Nach einigen Stücken entschuldigt sich Frontmann Tim für seine hörbar angegriffene Stimme. Am Merchstand erzählt er mir, dass ihn seine Stimmbänder ausgerechnet vor der kleinen Tour im Stich ließen. Weiter lässt er sich nichts anmerken und gibt Vollgas. Genauso Vollgas gibt leider auch der gute Mann am Mischpult. Leider hat das Chéz Heinz die Angewohnheit vieler kleiner Clubs und fährt die Lautstärke bis zur Schmerzgrenze. Auch wenn wir hier nicht beim Kaffeekränzchen sind, ist laut nicht immer gut. „Moshpit“ lautet Tims knappe, aber verständliche Ansage zum Hit Dead Ember (über eine halbe Million Streams bei Spotify). Während sich die Tanzwütigen vor der Bühne formieren, bringe ich meine Kamera in Sicherheit, um den Rest des Abends ebenfalls abtanzen zu können. Doch erst mal folgt die Ballade Echoes, die Tim Heberlein seinem verstorbenen Vater widmet. Nur mit Gitarre, Mikro und schwummrigem Licht liefert er eine herzzerreißende Performance. Dabei wird seine angegriffene Stimme von den Gesängen der Zuschauer unterstützt – Gänsehaut!

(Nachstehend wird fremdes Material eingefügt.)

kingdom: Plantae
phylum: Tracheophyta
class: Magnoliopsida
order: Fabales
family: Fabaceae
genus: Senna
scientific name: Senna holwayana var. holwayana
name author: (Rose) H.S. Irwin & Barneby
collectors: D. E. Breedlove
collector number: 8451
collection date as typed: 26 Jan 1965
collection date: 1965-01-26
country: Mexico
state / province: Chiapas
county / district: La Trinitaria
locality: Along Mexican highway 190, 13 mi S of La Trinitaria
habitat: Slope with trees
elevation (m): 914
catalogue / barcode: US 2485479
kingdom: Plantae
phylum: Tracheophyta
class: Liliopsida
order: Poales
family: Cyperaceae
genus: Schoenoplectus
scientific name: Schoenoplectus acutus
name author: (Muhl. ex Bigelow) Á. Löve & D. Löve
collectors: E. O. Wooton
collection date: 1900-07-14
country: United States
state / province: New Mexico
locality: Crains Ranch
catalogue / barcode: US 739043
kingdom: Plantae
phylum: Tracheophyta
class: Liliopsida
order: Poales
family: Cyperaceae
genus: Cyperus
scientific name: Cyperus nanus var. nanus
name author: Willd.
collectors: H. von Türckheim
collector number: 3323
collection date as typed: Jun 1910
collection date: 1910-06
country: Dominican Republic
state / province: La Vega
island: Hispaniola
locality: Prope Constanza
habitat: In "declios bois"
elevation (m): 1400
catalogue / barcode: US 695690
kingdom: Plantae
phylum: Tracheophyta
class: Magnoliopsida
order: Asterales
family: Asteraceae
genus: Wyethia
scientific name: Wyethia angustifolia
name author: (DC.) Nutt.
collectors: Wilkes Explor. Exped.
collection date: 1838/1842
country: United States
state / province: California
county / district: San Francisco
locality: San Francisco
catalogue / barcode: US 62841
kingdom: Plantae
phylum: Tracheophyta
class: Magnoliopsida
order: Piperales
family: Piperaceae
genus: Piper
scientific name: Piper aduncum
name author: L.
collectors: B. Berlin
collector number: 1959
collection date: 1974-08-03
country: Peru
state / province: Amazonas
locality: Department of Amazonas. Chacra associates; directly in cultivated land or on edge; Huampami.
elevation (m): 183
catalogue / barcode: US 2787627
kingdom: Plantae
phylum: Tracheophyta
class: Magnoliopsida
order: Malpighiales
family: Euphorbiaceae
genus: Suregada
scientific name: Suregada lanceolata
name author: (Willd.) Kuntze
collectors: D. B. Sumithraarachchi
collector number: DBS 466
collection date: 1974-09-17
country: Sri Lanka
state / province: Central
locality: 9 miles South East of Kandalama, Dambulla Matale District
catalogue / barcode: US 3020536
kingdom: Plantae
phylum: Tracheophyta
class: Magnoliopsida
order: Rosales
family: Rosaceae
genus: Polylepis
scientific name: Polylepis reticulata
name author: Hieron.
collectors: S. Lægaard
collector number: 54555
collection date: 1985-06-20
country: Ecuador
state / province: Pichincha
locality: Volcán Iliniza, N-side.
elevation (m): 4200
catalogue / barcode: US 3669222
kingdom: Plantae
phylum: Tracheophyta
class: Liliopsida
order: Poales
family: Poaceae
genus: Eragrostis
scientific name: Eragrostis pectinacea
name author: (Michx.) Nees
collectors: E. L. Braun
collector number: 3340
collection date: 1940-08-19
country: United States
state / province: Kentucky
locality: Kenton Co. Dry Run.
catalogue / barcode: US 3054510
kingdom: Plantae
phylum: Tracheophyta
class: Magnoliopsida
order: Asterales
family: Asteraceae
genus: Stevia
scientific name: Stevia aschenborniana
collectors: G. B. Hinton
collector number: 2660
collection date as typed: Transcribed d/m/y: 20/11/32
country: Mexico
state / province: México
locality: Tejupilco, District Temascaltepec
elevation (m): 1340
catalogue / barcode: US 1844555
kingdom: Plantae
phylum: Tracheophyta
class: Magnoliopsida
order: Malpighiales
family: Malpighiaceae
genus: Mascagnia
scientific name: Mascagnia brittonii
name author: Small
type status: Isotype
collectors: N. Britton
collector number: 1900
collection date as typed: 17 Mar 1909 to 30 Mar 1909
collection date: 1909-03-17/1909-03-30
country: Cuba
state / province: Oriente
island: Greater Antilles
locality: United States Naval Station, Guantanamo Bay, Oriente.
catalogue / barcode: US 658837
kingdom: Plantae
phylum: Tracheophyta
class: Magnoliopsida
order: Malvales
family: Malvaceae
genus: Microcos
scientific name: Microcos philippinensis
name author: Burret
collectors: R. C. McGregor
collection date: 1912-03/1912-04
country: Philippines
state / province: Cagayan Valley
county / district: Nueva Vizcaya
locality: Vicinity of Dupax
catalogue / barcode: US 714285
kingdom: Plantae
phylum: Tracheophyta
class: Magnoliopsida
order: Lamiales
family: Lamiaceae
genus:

Vor dem Song L.I.A.R. macht Gitarrist Lukas auf die Clean-Up-Aktion der Band in Zusammenarbeit mit lokalen NGOs aufmerksam. Während der Tour wurden die Gebiete rund um die Locations und angrenzenden Ufer von Plastikmüll befreit. Dabei wurden Devil May Care u. a. von CleanUp Hannover, Krake e. V., Sea Shepherd und Dutzenden Freiwilligen unterstützt. Wer die Jungs verfolgt, weiß, dass sie mit 100 % Herzblut dahinterstehen. Wir haben nur eine Erde – schützt sie. DMC brettern weiter durch ihr Set, das mit Delirium ein weiteres Highlight enthält. Selbst für den Rap-Part, den im Original-Feature Johannes „Jojo“ Gauch von Sperling übernimmt, ist sich Tim nicht zu Schade. Schließlich kann er seine Stimmbänder bis zum Konzert in Würzburg am 28.12. schonen. Mit knarzenden Basslines in Odyssey, dem genialen Dayblind und der Singalong-Hymne Tragedy geht der Abend in einem gefühlten Wimpernschlag vorüber. Das lässt mich zumindest entspannt im Hinblick auf die zweistündige Heimreise schauen. Natürlich nicht ohne vorher noch am Merchstand vorbeizuschauen. Die größten Festivals der Welt sind nur ein schwacher Trost verglichen mit der Intimität einer Clubshow. Danke Jungs!